WORK ORDER: Below are entries. Copy exactly the lines running from the line that holds "Calculations: NFC, Milk" to the line that holds "Equine Complete", with both ends included.

INPUT:
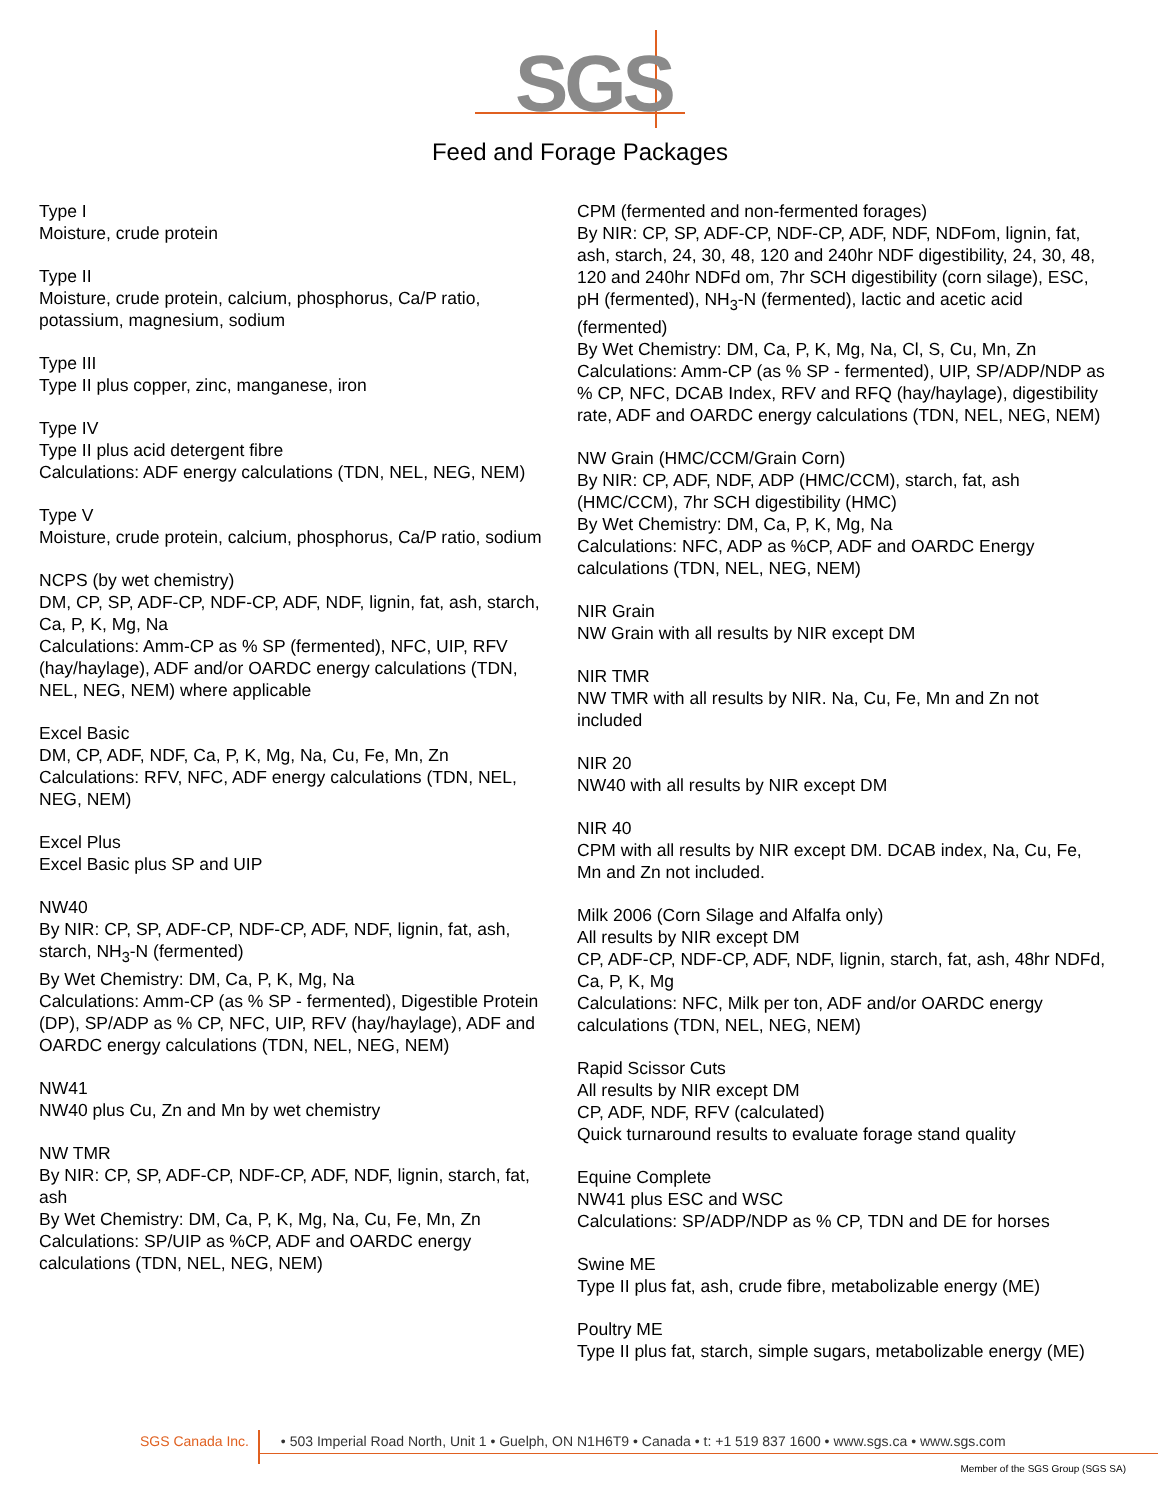SGS
Feed and Forage Packages
Type I
Moisture, crude protein
Type II
Moisture, crude protein, calcium, phosphorus, Ca/P ratio, potassium, magnesium, sodium
Type III
Type II plus copper, zinc, manganese, iron
Type IV
Type II plus acid detergent fibre
Calculations: ADF energy calculations (TDN, NEL, NEG, NEM)
Type V
Moisture, crude protein, calcium, phosphorus, Ca/P ratio, sodium
NCPS (by wet chemistry)
DM, CP, SP, ADF-CP, NDF-CP, ADF, NDF, lignin, fat, ash, starch, Ca, P, K, Mg, Na
Calculations: Amm-CP as % SP (fermented), NFC, UIP, RFV (hay/haylage), ADF and/or OARDC energy calculations (TDN, NEL, NEG, NEM) where applicable
Excel Basic
DM, CP, ADF, NDF, Ca, P, K, Mg, Na, Cu, Fe, Mn, Zn
Calculations: RFV, NFC, ADF energy calculations (TDN, NEL, NEG, NEM)
Excel Plus
Excel Basic plus SP and UIP
NW40
By NIR: CP, SP, ADF-CP, NDF-CP, ADF, NDF, lignin, fat, ash, starch, NH<sub>3</sub>-N (fermented)
By Wet Chemistry: DM, Ca, P, K, Mg, Na
Calculations: Amm-CP (as % SP - fermented), Digestible Protein (DP), SP/ADP as % CP, NFC, UIP, RFV (hay/haylage), ADF and OARDC energy calculations (TDN, NEL, NEG, NEM)
NW41
NW40 plus Cu, Zn and Mn by wet chemistry
NW TMR
By NIR: CP, SP, ADF-CP, NDF-CP, ADF, NDF, lignin, starch, fat, ash
By Wet Chemistry: DM, Ca, P, K, Mg, Na, Cu, Fe, Mn, Zn
Calculations: SP/UIP as %CP, ADF and OARDC energy calculations (TDN, NEL, NEG, NEM)
CPM (fermented and non-fermented forages)
By NIR: CP, SP, ADF-CP, NDF-CP, ADF, NDF, NDFom, lignin, fat, ash, starch, 24, 30, 48, 120 and 240hr NDF digestibility, 24, 30, 48, 120 and 240hr NDFd om, 7hr SCH digestibility (corn silage), ESC, pH (fermented), NH<sub>3</sub>-N (fermented), lactic and acetic acid (fermented)
By Wet Chemistry: DM, Ca, P, K, Mg, Na, Cl, S, Cu, Mn, Zn
Calculations: Amm-CP (as % SP - fermented), UIP, SP/ADP/NDP as % CP, NFC, DCAB Index, RFV and RFQ (hay/haylage), digestibility rate, ADF and OARDC energy calculations (TDN, NEL, NEG, NEM)
NW Grain (HMC/CCM/Grain Corn)
By NIR: CP, ADF, NDF, ADP (HMC/CCM), starch, fat, ash (HMC/CCM), 7hr SCH digestibility (HMC)
By Wet Chemistry: DM, Ca, P, K, Mg, Na
Calculations: NFC, ADP as %CP, ADF and OARDC Energy calculations (TDN, NEL, NEG, NEM)
NIR Grain
NW Grain with all results by NIR except DM
NIR TMR
NW TMR with all results by NIR. Na, Cu, Fe, Mn and Zn not included
NIR 20
NW40 with all results by NIR except DM
NIR 40
CPM with all results by NIR except DM. DCAB index, Na, Cu, Fe, Mn and Zn not included.
Milk 2006 (Corn Silage and Alfalfa only)
All results by NIR except DM
CP, ADF-CP, NDF-CP, ADF, NDF, lignin, starch, fat, ash, 48hr NDFd, Ca, P, K, Mg
Calculations: NFC, Milk per ton, ADF and/or OARDC energy calculations (TDN, NEL, NEG, NEM)
Rapid Scissor Cuts
All results by NIR except DM
CP, ADF, NDF, RFV (calculated)
Quick turnaround results to evaluate forage stand quality
Equine Complete
NW41 plus ESC and WSC
Calculations: SP/ADP/NDP as % CP, TDN and DE for horses
Swine ME
Type II plus fat, ash, crude fibre, metabolizable energy (ME)
Poultry ME
Type II plus fat, starch, simple sugars, metabolizable energy (ME)
SGS Canada Inc. • 503 Imperial Road North, Unit 1 • Guelph, ON N1H6T9 • Canada • t: +1 519 837 1600 • www.sgs.ca • www.sgs.com
Member of the SGS Group (SGS SA)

TASK SOLUTION:
Calculations: NFC, Milk per ton, ADF and/or OARDC energy calculations (TDN, NEL, NEG, NEM)
Rapid Scissor Cuts
All results by NIR except DM
CP, ADF, NDF, RFV (calculated)
Quick turnaround results to evaluate forage stand quality
Equine Complete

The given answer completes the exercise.